DB: You mentioned the differences between Sub Club and Berkeley Suite – we can see the differences in terms of layout. What differences stand out for you as a performer?

 

JG Wilkes: The sight lines are kind of different. One of the things I like to do before I play is to be in the space. I think the dimensions and the type of space that people are in really, really affects their energy, and affects us all as a group being in a space. Those two clubs are a different orientation completely - the Sub Club feels like it's wider in front of you, whereas the Berkeley Suite feels like it's longer in front of you, and you don't see so much to the back. You’re focused on the crowd that's close. When you DJ in that way, by engaging with people and actually watching your crowd really carefully, you're doing that in a different way in those two spaces.


We did over 750 parties in the Sub Club. It's a lot. People play three or four times a year somewhere and they're like, "oh it's a residency." When you play every week, for as long as we did, you really, really get to know that room. And you really, really get to develop the way you play. And the relationship you have with your crowd in your city becomes so strong and connection becomes so deep that you really depend on one another. I think that's what's so important about a residency. And that's why I think people who serve long residencies become good DJs. It's not that your confidence gets better, it's just that you become better because there's a natural familiarity with the space and with the sound in the room.


You begin to become more adventurous, and you begin to take more risks. You're able to push your craft further. I think that only comes with that kind of familiarity with a room and a group of people. Playing for years and years and years in one space might be a load of rubbish, but it's something that I felt that was important to us, in maintaining a consistency and a belief in what you do.

 

DB: On that, when you're talking about these young DJs that are impressing you. Who are these names in Scotland that we should look out for, that are exciting you at the minute?


JG Wilkes: I think Amy Rodgers (of Good Clean Fun) is a great DJ, DJ Peanut, Plastic GRN, Corran too. So many of the Clyde Built Radio residents are dotted around line-ups in the city now and playing great parties. EXIT is hosting loads of brilliant younger artists in their program which is really vital. We're lucky to have that space.
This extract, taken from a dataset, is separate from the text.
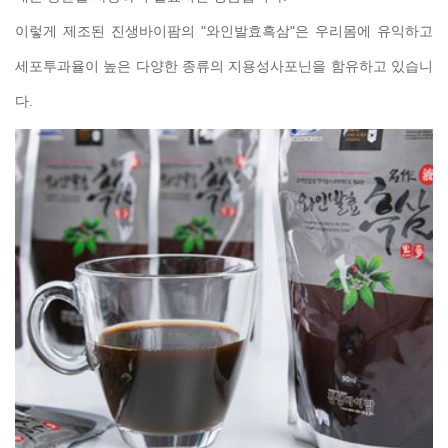
이렇게 제조된 진생바이팜의 "와인발효흑삼"은 우리몸에 유익하고
세포투과율이 높은 다양한 종류의 지용성사포닌을 함유하고 있습니
다.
DB: What should we look out for from Optimo in the next couple of months?


JG Wilkes: I've got eight more gigs till January and then I'm taking a month off. Then my diary gets really, really busy for next year. We have a little festival, along with Ransom Note, called Watching Trees, which is in May. It’s in its fourth year now. It's something that I put a lot of time and effort into, the curation of that and making that really the best it can possibly be. I'm bringing loads of exciting artists to that. And I'm really, really... really, excited for that.


Next year I've got some special back to backs lined up : at Dekmantel Selectors with Hunee, and at Nuits Sonor with Paula Tape. I'll be in São Paulo to play Gop Tun 2026 Festival. There's the Bugged-Out Weekender, my Phonox Residency, parties at Fold, The Jazz Cafe, quite a few festivals in the UK and Europe, and a couple of tours in US - so aye, the diary is pretty busy.